BobbyChat is treading a fine line here. Burnout, Creswell explains, is not an officially recognised medical condition in the UK, meaning that the AI tool does not need to be approved as a “medical device” and the company doesn’t have to go through a stringent safety check process.

Cresswell says that this allows BobbyChat to iterate faster than if it were a licensed medical product, but also says that it means that the AI can’t be used to signpost people whose burnout might be connected to other mental health issues.

“If we started putting in detectors for anxiety and depression, technically that would be diagnosing, and that would potentially make us a medical device. So we don't do this,” she says.

Many argue that using generative AI, which is known to sometimes behave erratically and “hallucinate” (give incorrect information), to deal with complex emotional issues isn’t a good idea.

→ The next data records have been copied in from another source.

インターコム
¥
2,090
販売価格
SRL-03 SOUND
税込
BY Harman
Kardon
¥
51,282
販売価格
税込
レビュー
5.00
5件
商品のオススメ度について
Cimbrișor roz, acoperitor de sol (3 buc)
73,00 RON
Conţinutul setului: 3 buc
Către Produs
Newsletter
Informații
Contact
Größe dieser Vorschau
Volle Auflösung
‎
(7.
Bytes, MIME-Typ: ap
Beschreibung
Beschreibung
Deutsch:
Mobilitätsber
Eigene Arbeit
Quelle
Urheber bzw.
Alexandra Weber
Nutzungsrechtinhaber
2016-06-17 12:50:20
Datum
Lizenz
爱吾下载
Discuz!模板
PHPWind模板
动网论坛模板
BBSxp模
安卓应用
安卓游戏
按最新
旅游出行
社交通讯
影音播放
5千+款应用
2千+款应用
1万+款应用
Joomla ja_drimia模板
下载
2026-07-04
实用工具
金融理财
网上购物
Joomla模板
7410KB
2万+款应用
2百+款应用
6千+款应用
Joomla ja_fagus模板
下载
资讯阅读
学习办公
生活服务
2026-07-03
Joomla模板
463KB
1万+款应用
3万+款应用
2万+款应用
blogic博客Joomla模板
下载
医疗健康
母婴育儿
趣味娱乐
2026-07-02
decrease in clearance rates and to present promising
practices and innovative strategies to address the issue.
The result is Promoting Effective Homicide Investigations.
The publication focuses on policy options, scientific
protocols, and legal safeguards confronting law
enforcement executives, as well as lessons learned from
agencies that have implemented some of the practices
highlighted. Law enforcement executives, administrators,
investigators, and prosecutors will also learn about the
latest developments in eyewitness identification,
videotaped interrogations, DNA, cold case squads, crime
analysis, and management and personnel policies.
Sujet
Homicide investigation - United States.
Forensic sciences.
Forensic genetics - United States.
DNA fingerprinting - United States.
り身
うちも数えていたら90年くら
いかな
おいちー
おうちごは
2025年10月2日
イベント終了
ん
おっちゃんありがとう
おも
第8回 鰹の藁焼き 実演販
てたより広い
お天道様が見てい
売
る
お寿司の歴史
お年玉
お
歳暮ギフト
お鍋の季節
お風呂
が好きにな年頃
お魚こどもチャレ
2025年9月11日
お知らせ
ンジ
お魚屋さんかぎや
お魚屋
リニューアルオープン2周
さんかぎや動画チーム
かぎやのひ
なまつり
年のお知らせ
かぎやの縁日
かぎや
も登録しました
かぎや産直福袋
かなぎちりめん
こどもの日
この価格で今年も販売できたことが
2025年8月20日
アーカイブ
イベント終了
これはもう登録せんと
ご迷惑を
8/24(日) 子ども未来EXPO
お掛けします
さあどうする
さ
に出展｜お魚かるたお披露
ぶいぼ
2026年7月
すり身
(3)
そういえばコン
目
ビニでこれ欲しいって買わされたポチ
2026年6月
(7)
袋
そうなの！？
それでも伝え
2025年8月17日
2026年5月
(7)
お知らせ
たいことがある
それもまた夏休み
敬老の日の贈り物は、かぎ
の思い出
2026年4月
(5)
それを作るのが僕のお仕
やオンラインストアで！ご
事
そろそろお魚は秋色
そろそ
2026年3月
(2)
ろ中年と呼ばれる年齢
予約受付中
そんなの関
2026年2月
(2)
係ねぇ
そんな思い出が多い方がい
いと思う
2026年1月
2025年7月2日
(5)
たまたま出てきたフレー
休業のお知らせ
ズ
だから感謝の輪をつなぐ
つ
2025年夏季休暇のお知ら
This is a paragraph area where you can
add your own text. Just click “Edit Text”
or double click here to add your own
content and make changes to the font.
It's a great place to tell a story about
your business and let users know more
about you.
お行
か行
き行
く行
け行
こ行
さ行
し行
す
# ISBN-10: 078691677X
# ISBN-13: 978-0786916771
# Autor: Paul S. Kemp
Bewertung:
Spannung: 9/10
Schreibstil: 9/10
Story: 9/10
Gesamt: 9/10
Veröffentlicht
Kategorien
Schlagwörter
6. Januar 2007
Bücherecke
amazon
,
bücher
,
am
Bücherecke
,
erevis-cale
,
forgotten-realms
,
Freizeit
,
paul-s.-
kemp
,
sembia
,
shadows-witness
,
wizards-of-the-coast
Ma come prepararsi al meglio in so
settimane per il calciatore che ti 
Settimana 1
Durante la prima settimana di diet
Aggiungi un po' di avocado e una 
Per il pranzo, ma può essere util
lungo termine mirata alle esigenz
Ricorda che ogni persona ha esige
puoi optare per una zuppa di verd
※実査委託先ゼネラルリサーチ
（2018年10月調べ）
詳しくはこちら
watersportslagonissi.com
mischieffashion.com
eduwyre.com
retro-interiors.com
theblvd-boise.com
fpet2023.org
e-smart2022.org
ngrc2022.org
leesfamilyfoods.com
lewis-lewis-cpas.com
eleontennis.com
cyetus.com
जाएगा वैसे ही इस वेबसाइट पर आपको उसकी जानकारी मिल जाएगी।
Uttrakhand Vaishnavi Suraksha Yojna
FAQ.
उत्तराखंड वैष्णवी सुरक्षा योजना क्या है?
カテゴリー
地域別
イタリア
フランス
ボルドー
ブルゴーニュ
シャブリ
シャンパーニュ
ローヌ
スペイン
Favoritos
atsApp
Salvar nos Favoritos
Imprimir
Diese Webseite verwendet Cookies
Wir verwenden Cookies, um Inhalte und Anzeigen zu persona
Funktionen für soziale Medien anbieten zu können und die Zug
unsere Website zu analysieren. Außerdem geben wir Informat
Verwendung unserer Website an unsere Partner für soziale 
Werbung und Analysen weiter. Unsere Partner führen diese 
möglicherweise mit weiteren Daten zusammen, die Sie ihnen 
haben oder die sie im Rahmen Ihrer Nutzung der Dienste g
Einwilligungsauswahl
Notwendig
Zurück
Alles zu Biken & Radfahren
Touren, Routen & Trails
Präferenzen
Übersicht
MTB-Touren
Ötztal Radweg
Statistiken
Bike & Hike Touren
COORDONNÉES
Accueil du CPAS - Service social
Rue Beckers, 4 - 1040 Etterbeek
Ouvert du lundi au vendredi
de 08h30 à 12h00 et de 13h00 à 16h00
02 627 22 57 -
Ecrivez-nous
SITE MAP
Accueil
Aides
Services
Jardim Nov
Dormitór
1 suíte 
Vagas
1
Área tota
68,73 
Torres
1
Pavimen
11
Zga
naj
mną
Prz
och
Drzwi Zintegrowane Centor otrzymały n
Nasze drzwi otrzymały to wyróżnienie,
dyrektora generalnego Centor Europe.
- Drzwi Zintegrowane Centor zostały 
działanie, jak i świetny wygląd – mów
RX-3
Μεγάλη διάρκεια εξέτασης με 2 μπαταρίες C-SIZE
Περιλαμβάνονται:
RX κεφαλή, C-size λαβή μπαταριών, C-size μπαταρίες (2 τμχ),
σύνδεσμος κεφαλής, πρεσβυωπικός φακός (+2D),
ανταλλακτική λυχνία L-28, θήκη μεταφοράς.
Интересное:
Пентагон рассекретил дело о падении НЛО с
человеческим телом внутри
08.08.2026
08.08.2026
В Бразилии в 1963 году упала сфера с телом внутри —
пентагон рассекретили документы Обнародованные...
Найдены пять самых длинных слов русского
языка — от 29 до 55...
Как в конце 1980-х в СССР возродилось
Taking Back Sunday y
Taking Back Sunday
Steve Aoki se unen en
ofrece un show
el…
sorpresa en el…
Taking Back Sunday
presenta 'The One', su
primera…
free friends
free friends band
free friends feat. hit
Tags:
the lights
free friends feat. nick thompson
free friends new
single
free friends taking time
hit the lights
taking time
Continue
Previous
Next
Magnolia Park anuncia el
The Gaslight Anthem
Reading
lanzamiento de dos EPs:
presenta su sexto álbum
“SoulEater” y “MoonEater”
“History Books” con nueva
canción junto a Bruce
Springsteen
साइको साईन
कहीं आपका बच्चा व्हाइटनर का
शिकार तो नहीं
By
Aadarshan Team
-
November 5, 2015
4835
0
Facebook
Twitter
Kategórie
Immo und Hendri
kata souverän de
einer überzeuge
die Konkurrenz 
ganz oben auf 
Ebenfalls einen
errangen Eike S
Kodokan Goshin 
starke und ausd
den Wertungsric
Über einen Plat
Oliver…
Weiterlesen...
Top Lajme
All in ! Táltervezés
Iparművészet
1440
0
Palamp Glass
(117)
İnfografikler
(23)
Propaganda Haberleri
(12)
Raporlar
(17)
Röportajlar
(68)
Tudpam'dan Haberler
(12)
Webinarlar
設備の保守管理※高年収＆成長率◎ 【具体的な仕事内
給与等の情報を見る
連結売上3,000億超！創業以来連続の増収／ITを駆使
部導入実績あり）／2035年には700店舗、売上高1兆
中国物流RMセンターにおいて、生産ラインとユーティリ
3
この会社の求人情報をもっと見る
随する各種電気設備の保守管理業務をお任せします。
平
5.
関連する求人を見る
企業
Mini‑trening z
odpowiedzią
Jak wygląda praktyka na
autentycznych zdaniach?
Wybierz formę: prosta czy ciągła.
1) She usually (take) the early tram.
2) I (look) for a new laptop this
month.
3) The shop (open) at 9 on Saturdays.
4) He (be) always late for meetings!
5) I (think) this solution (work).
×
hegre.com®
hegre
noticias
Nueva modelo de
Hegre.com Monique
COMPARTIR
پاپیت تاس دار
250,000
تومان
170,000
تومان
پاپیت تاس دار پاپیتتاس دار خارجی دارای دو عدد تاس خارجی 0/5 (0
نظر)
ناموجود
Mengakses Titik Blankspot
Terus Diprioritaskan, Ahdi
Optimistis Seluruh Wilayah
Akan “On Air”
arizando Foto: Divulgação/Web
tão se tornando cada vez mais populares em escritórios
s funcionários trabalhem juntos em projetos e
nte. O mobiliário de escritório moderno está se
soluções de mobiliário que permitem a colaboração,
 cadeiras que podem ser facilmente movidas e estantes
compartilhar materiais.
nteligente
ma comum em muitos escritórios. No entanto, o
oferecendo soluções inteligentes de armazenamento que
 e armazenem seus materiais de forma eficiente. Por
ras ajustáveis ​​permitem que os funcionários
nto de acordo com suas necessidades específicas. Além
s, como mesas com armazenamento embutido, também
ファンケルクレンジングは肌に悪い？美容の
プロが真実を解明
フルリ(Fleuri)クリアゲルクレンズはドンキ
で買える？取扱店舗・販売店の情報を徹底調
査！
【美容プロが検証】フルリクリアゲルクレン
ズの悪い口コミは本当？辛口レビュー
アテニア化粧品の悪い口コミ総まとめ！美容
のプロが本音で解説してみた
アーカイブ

“If you don't have a human working at this very personal intimate level — particularly in areas such as therapy or individuals who are vulnerable — there are potential dangers around that,” says Passmore, pointing to the example of a case in Belgium where a man died by suicide after using a chatbot therapy app.

Creswell says that BobbyChat avoids many of the issues that come with general purpose language models, by incorporating an AI approach called “decision trees,” which make the answers more predictable.

Some will say that there’s a big risk that by allocating career development and workplace mental wellbeing support to AI runs the risk of turning our offices into an Orwellian surveillance state where the machine knows and controls too much about our lives.

But given that our workplaces are already full of power hungry leaders who commonly treat their juniors without a human touch, who’s to say the AI would do a worse job?